COVID-19 and PPE: The first real test for OHTs

Yes, it took a pandemic to get me blogging again.

There’s a million things I could rant about right now, but I want to stick to what I think is the most important pressing issue that we face in our community clinics as we approach the inevitable escalation in COVID-19 cases.

Many community clinics are going to be soon running out of personal protective equipment (PPE), if they haven’t already.

The change in the recommendations that now state that only droplet/contact precautions are necessary for COVID-19 assessment has certainly helped, whereas previous requirements for an N95 mask were not feasible for the majority of primary care providers. Even still, droplet/contact precautions consist of gloves/gowns/mask/eye protection, and even the most prepared of offices will struggle to have sufficient stock of these in the coming weeks.

We are a 10-physician FHO that services nearly 14,000 patients in London, and we are down to 100 gowns, 3 boxes of surgical masks, 250 face shields, and a dozen or so boxes of gloves.
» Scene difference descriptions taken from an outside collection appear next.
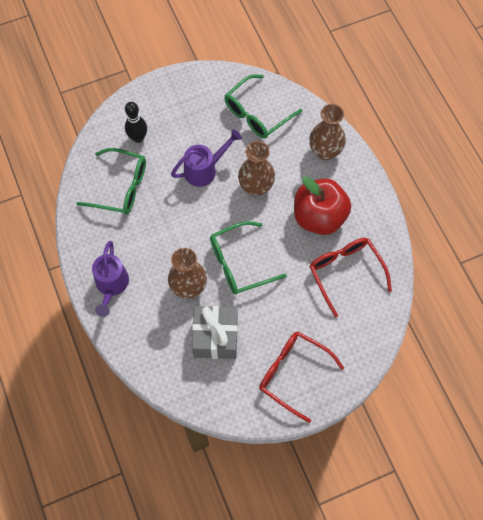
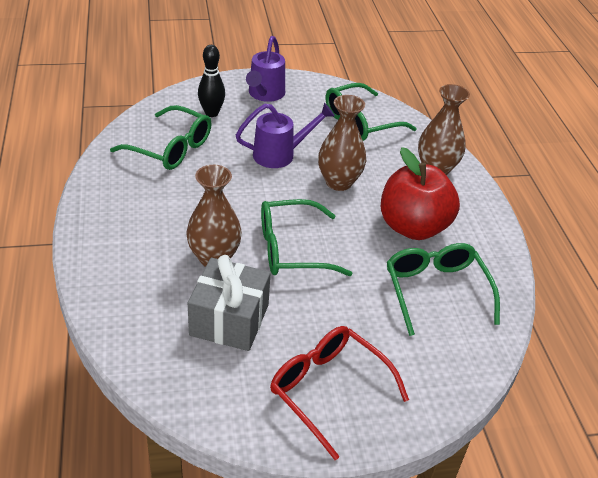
camera: 10 degrees right, 25 degrees down
purple watering can [92,241,129,317] -> purple watering can moved to [246,36,285,102]
red glasses [309,238,392,318] -> green glasses [387,243,500,336]

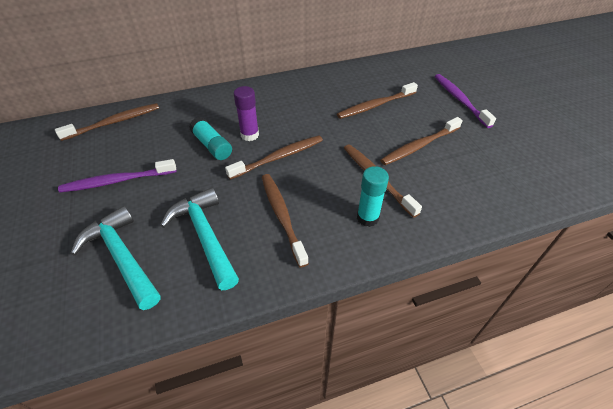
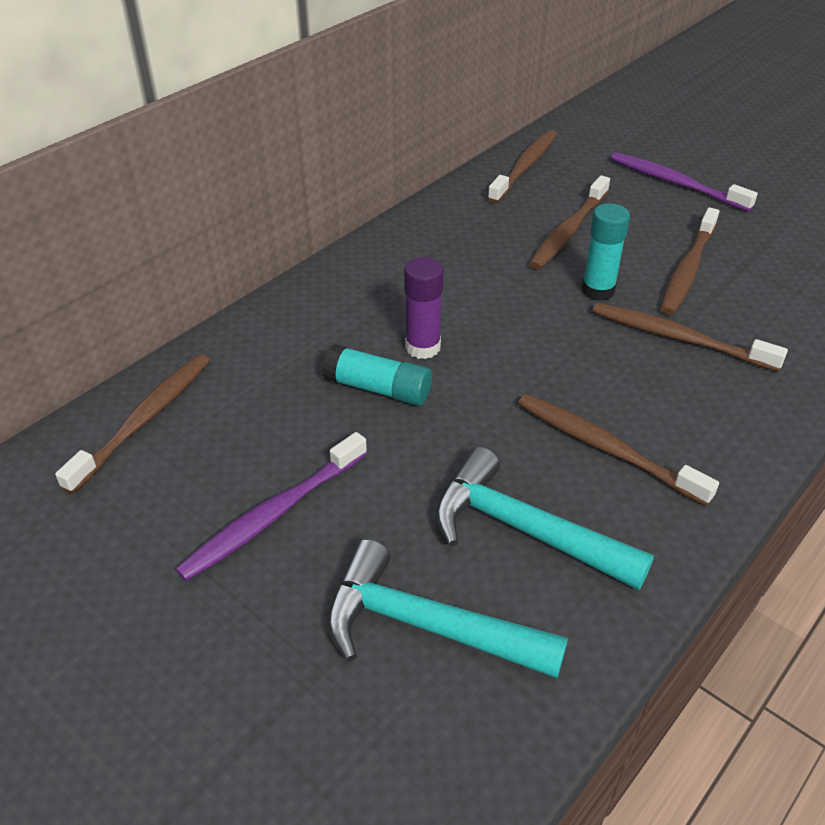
camera: 30 degrees left, 5 degrees down
brown toothbrush [225,135,323,180] -> brown toothbrush moved to [488,130,557,204]
turquoise glue stick [357,166,389,227] -> turquoise glue stick moved to [582,203,630,301]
That’s it. We can theoretically use a few cloth gowns we have at the office and launder them each day, but when we hit the end of our mask and eye protection supply, we cannot continue seeing patients with any respiratory symptoms, for the safe of our physicians and staff.

We have already taken steps to proactively limit the PPE we are having to use. Any patient with any respiratory symptoms or travel history is spoken to on the phone by the physician, who determines whether a virtual visit is sufficient to address their condition. For those few patients who do require an in-person exam, we have a drive-thru setup at our side door, separate from the rest of the clinic, where patients pull up in their cars, and the physician goes out to the car in full PPE to examine them.

But despite our innovations, we will run out of PPE eventually. And those patients requiring a physical examination will then need to be sent to the emergency department for evaluation. We have no choice.

Here is where the untapped potential of an OHT arises. Hospital and community care could be viewed as one seamless entity, working together for the success of patients, providers, and the overall system.

We don’t want to send these patients to the ER. The patients don’t want to go to the ER. And the hospital surely doesn’t want to deal with an even greater burden of patients coming through their doors.

Coordination within an OHT could include sharing resources, both physical and informational. While the hospital is likely struggling with a relative PPE shortage as well, their supply margins are likely nowhere near as tenuous as those in the community. Sharing PPE resources with the community, under strict accountability agreements, will allow for the ongoing evaluation of community patients, and prevent the hospital from quickly falling to the same capacity crises that we are seeing in hospitals across the world. In return, the hospital deserves to know exactly how that PPE is being used, for which patients, and for the data to feed back to the hospital and public health. There are also tech initiatives underway where the hospital and public health may want primary care to participate in data collection to track community patients who are under quarantine, with symptoms, etc., and part of this ask could be tied to an ongoing collaboration with primary care.

What else can primary care do to work with the hospital? We want to help decant non-respiratory patients from the ER as well, so we are happy to provide our contact information to the ER staff if patients arrive and are deemed appropriate at triage to be seen by primary care. We all have same-day appointments available, and can easily facilitate this.

For inpatients, are there patients close to ready for discharge who may need close monitoring at home if discharged a day or two early? Allow us the proper PPE, and many community physicians would be happy to add these to our current house call commitments.

Things are going to worse here locally with COVID-19, very quickly. While OHT relationships have been slow to warm in many regions, this type of crisis is perfect opportunity to create trust in hyper speed, in situations that are mutually beneficial to all parties. We need to start collaborating ASAP.